Soft Skills seem to be the New Mantra for School Children

At a family gathering in a crowded restaurant, Ajay (9) is sitting in a corner, glued to his mother’s phone.

Published: 17th October 2014 06:12 AM  |   Last Updated: 17th October 2014 11:18 AM   |  A+A-

SOFT-SKILLS

CHENNAI: At a family gathering in a crowded restaurant, Ajay (9) is sitting in a corner, glued to his mother’s phone. Beside him, his older brother is busy browsing through Facebook and Twitter, and they give a cursory ‘hello’ to the other cousins.

Despite it being the ‘communication age’, it is a common lament that interpersonal skills are coming down, especially among school kids. This has led to a slew of ‘communication’ and ‘personality development’ classes, all of them promising ‘soft skills’ for students. The highly competitive world with the ‘corporate’ atmosphere is a reason for these classes. But how many really help children?

“A child’s basic personality is developed by the age of seven. After this, what we can do is tweak it, improve some characteristics or suppress some. We cannot ‘develop’ a personality,” said A Balachandar, a trainer in personal development, who conducts classes for various schools as part of the curriculum.

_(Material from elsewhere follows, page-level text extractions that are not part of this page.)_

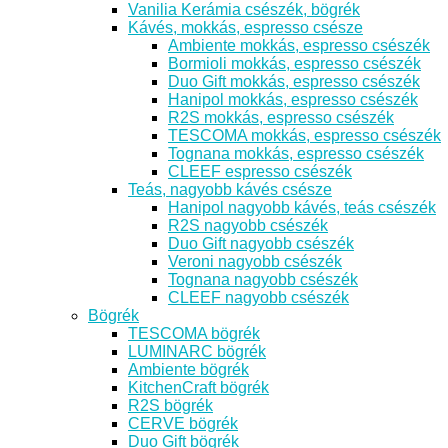
Vanilia Kerámia csészék, bögrék
Kávés, mokkás, espresso csésze
Ambiente mokkás, espresso csészék
Bormioli mokkás, espresso csészék
Duo Gift mokkás, espresso csészék
Hanipol mokkás, espresso csészék
R2S mokkás, espresso csészék
TESCOMA mokkás, espresso csészék
Tognana mokkás, espresso csészék
CLEEF espresso csészék
Teás, nagyobb kávés csésze
Hanipol nagyobb kávés, teás csészék
R2S nagyobb csészék
Duo Gift nagyobb csészék
Veroni nagyobb csészék
Tognana nagyobb csészék
CLEEF nagyobb csészék
Bögrék
TESCOMA bögrék
LUMINARC bögrék
Ambiente bögrék
KitchenCraft bögrék
R2S bögrék
CERVE bögrék
Duo Gift bögrék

He said that Class 9 is an ideal level to begin such classes, before which the child is not mature enough to grasp what is being told.

Communication though, needs to be improved as working with others is required for any career today. “I have met software geeks who are brilliant at their job but just cannot work in a team,” he said. “They do not realise real people do not respond like they do on Facebook. Listening skills too, have sharply come down and need to be brought back.”

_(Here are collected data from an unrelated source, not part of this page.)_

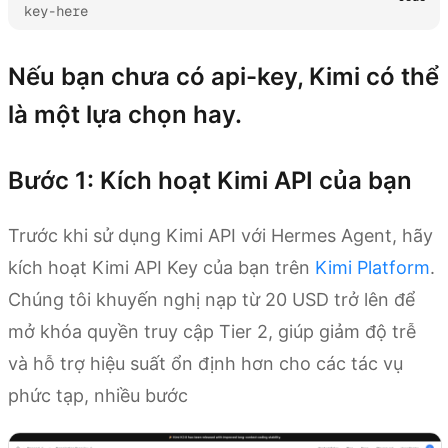
key-here
Nếu bạn chưa có api-key, Kimi có thể
là một lựa chọn hay.
Bước 1: Kích hoạt Kimi API của bạn
Trước khi sử dụng Kimi API với Hermes Agent, hãy
kích hoạt Kimi API Key của bạn trên
Kimi Platform
.
Chúng tôi khuyến nghị nạp từ 20 USD trở lên để
mở khóa quyền truy cập Tier 2, giúp giảm độ trễ
và hỗ trợ hiệu suất ổn định hơn cho các tác vụ
phức tạp, nhiều bước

But plenty of these classes focus on the corporate world from an early age and provide classes on time management and goal setting right from the age of six or seven.

Many parents have been bitten by the bug of personality classes and begin sending their children for crash courses, but not all are satisfied. Malini Ramesh, mother of an eight-year old boy, was not too happy with the summer course that promised ‘effective communication’. “It was more about regular public speaking and focused only on management skills. It did not really tap into the child’s general potential in other fields,” she said.

Classes related to creativity and artistic potential are also popular, but these remain hobby classes while the corporate mantra has made its way into the minds of school students too.